TROUBADOUR THEATER COMPANY If you don't see this stupendously talented, hyperenergetic creative company perform its annual Shakespeare shtick this summer, then you're just a big dick. There isn't a more energetic, fun and just goddamn funny way to spend a summer night than watching Troubadour rip Shakespeare apart and put him back together again. They're musical, they're physical, and they're pretty good actors. This year's spoof? A Midsummer Saturday Night's Fever Dream. Need we say more? Grove Theater Center's Festival Amphitheater, Garden Grove, (714) 741-9555. July 7-8; July 14-15.

THE GHOST SONATA This marks Sledgehammer Theatre's 2000-2001 season opening, and that's good enough for us. Couple that with the fact that Scott Feldspar (Sledgehammer's guiding force for years and years until a couple of years ago) is directing and the fact that this is the great, foreboding but rarely produced playwright August Strindberg's most cynical, malicious account of man's ill-fated nature, and that makes for a Big Deal in these parts. Sledgehammer Theatre, San Diego, (619) 544-1484. June 25-July 23.

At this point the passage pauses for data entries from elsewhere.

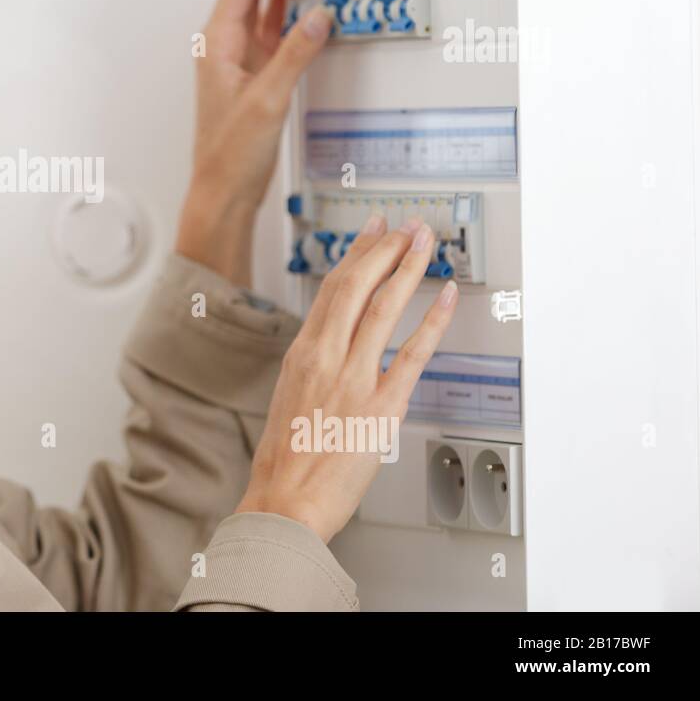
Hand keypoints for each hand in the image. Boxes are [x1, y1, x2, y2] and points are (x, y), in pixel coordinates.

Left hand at [176, 0, 333, 283]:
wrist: (223, 192)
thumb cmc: (231, 155)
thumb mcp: (267, 101)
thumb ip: (294, 55)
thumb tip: (318, 15)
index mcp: (216, 44)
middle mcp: (223, 46)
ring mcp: (239, 60)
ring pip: (262, 8)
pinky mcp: (254, 76)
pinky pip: (273, 33)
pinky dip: (292, 16)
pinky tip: (310, 8)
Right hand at [235, 214, 459, 543]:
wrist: (283, 503)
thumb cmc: (284, 463)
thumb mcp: (289, 400)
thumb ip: (313, 369)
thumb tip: (333, 352)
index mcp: (302, 355)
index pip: (332, 289)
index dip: (356, 255)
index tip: (372, 232)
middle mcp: (325, 358)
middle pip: (356, 286)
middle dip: (385, 248)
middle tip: (406, 227)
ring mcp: (353, 380)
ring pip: (383, 308)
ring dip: (408, 269)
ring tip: (425, 244)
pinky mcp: (380, 407)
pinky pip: (413, 354)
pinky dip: (432, 321)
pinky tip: (446, 297)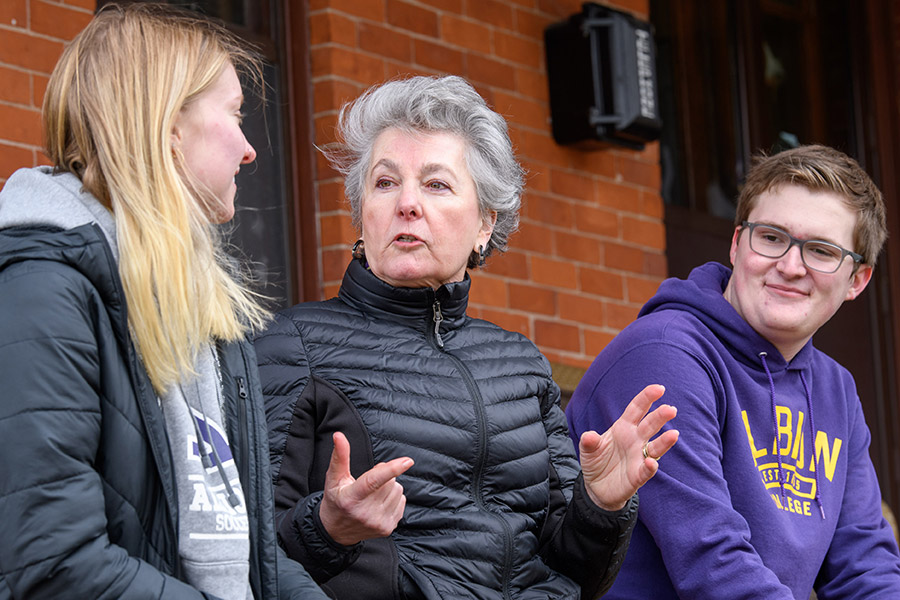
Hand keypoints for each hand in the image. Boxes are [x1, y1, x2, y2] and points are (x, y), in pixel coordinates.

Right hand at [318, 431, 413, 545]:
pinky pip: (402, 501)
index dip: (391, 470)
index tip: (408, 461)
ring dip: (389, 488)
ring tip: (373, 494)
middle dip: (383, 477)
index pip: (373, 481)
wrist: (336, 532)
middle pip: (389, 482)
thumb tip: (339, 435)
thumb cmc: (335, 500)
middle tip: (369, 483)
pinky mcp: (387, 529)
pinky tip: (379, 504)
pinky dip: (393, 498)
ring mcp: (378, 523)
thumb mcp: (333, 479)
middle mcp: (365, 513)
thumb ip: (339, 456)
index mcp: (351, 498)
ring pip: (398, 490)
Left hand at [579, 384, 678, 510]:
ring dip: (665, 441)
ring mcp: (638, 457)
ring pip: (655, 447)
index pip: (637, 409)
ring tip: (674, 434)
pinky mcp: (638, 476)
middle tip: (671, 409)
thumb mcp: (588, 449)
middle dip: (660, 416)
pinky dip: (650, 466)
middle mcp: (635, 440)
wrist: (596, 487)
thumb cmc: (596, 461)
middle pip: (650, 425)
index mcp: (623, 427)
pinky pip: (646, 470)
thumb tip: (589, 436)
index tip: (659, 389)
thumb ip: (589, 441)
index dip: (647, 398)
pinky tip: (651, 462)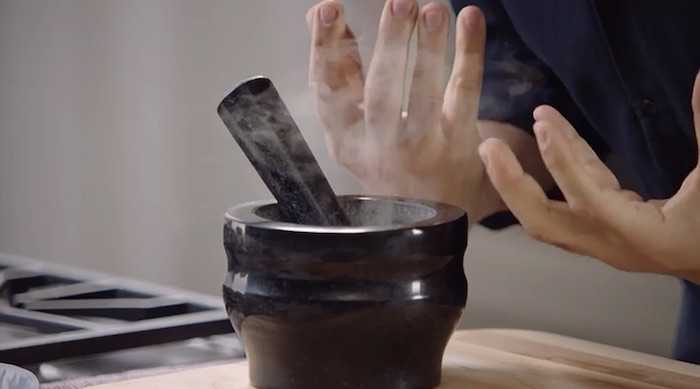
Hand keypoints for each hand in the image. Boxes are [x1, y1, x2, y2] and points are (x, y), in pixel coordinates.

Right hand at [306, 0, 501, 221]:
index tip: (328, 10)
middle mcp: (380, 147)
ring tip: (433, 8)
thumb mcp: (353, 125)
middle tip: (398, 3)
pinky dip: (469, 54)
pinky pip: (465, 94)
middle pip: (381, 94)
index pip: (328, 91)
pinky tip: (471, 19)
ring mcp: (422, 147)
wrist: (431, 209)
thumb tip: (319, 15)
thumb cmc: (388, 157)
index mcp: (346, 139)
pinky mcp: (458, 144)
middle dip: (388, 46)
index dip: (324, 49)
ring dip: (430, 48)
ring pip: (425, 94)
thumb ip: (338, 70)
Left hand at [479, 72, 699, 282]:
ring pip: (551, 215)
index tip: (543, 122)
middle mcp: (609, 244)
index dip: (563, 157)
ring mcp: (605, 243)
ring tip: (513, 138)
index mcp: (636, 235)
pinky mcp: (608, 235)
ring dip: (529, 178)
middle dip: (511, 184)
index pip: (587, 194)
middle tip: (488, 146)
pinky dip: (561, 175)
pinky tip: (556, 142)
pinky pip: (571, 206)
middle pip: (542, 220)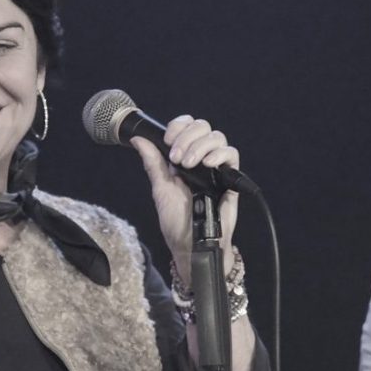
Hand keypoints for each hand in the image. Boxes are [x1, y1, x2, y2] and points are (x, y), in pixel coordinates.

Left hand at [130, 115, 241, 282]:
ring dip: (200, 146)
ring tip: (189, 165)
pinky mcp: (230, 178)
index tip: (168, 140)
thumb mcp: (160, 189)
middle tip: (177, 158)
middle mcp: (201, 158)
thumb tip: (138, 140)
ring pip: (217, 137)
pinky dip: (220, 154)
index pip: (186, 127)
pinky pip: (232, 154)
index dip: (178, 126)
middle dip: (187, 137)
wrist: (191, 243)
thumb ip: (153, 163)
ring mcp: (216, 167)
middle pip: (203, 126)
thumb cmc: (176, 221)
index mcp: (183, 157)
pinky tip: (208, 165)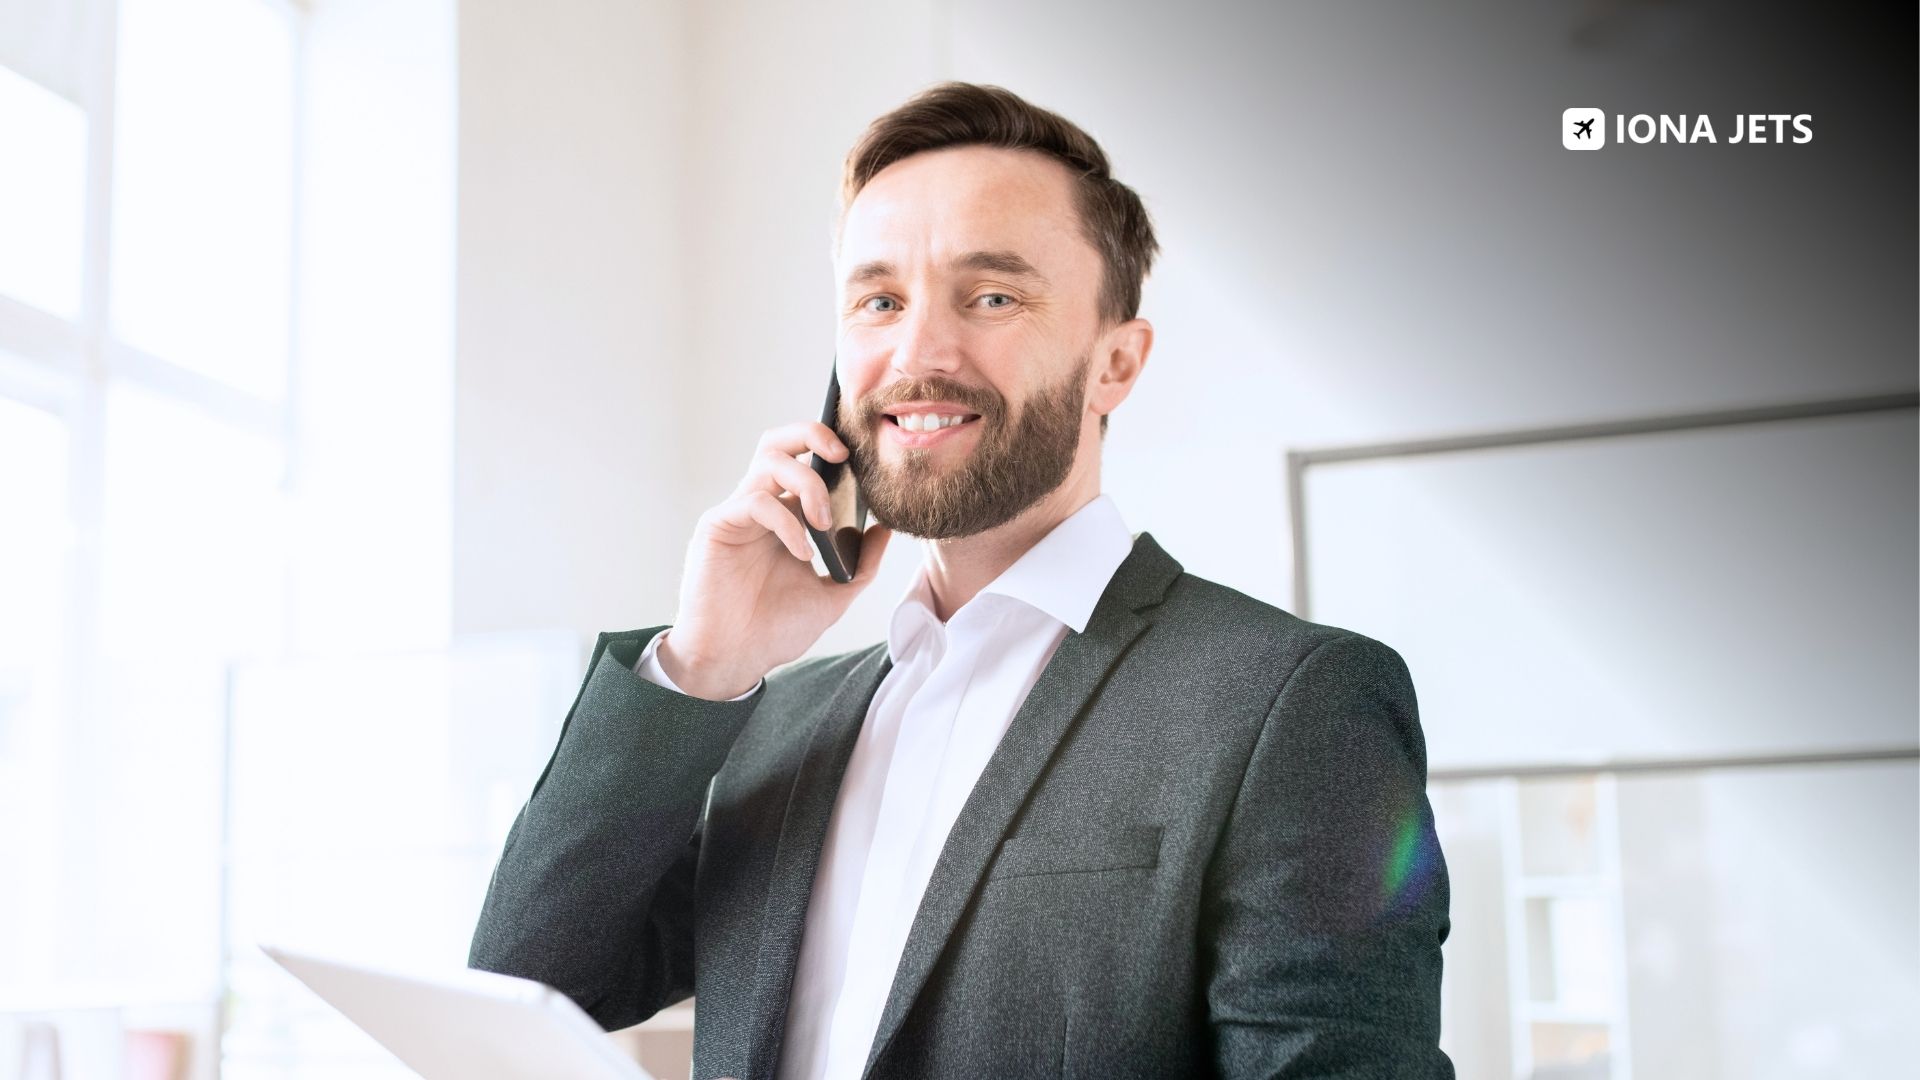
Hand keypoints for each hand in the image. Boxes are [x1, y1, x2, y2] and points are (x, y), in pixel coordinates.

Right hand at [658, 419, 892, 698]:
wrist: (735, 661)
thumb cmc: (775, 631)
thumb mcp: (833, 596)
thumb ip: (861, 564)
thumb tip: (885, 529)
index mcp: (786, 516)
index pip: (805, 461)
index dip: (830, 448)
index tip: (865, 459)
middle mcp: (761, 506)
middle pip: (779, 442)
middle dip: (812, 433)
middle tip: (844, 456)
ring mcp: (738, 513)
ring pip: (769, 460)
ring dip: (807, 483)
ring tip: (824, 522)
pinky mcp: (717, 525)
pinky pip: (756, 501)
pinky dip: (787, 522)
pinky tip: (803, 553)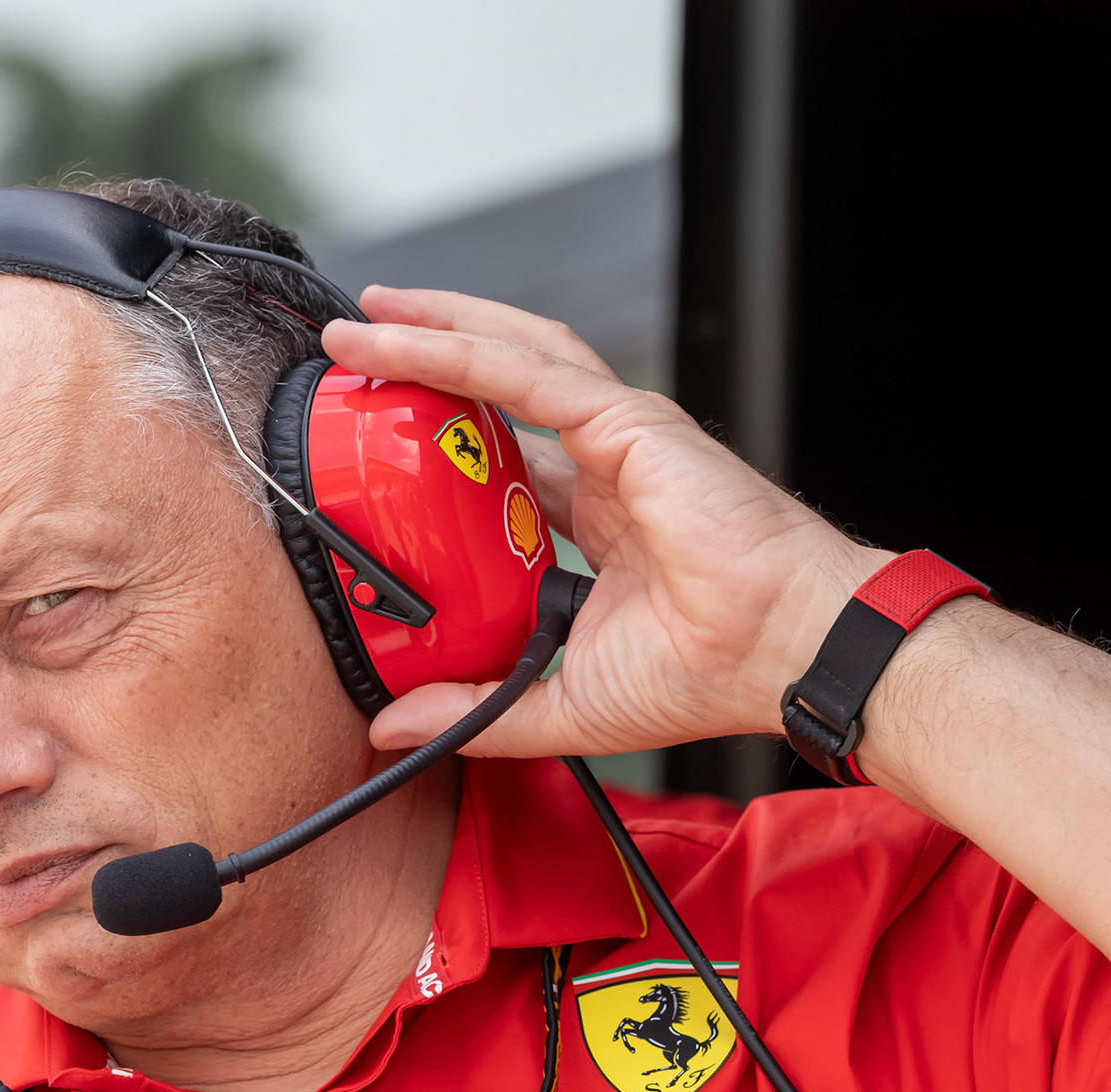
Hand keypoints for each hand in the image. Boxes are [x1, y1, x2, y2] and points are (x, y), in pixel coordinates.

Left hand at [321, 287, 891, 759]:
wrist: (783, 655)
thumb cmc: (709, 673)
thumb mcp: (559, 701)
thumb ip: (474, 708)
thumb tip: (390, 725)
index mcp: (595, 522)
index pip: (503, 464)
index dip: (440, 445)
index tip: (377, 445)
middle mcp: (602, 466)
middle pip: (498, 387)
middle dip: (427, 357)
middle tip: (356, 347)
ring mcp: (617, 434)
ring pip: (506, 356)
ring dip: (431, 330)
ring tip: (366, 317)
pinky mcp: (626, 420)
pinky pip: (521, 372)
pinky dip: (456, 348)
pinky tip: (401, 335)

CABARET Before American Beauty, Sam Mendes directed this revival of Kander and Ebb's popular musical about a bunch of degenerates in Nazi Germany. We saw it in New York and fell asleep during the second act, but that might have less to do with the quality of the show than with our drunken discovery of a giant, empty room with sexy red walls and soft, inviting couches. But we do remember it was sleazy and kinky (the show, not the room), and the score has always been one of our guilty pleasures. Orange County Performing Arts Center, Costa Mesa, (714) 708-7878. Aug. 8-13.

TITANIC This is the dumbest idea for a musical ever. Lots of people get on a ship. Ship goes down. Lots of people die—except now they're singing about it. Yet it won four Tony Awards in 1997 for best book, best score, best sets and best musical. What the fuck do they know about theater in New York? It's a dumb idea, and the competition that year among musicals was pretty grim. But we're so sick of this overused, overdone metaphor (Titanic as a symbol of man's hubris, blah-blah-blah) that we might see this show just to take off our trousers and piss on the stage. We're usually feeling mighty bitter in August anyway because that's the month we were born and we think life sucks because no one ever calls us devilishly handsome or impishly cute. Orange County Performing Arts Center, Aug. 22-27.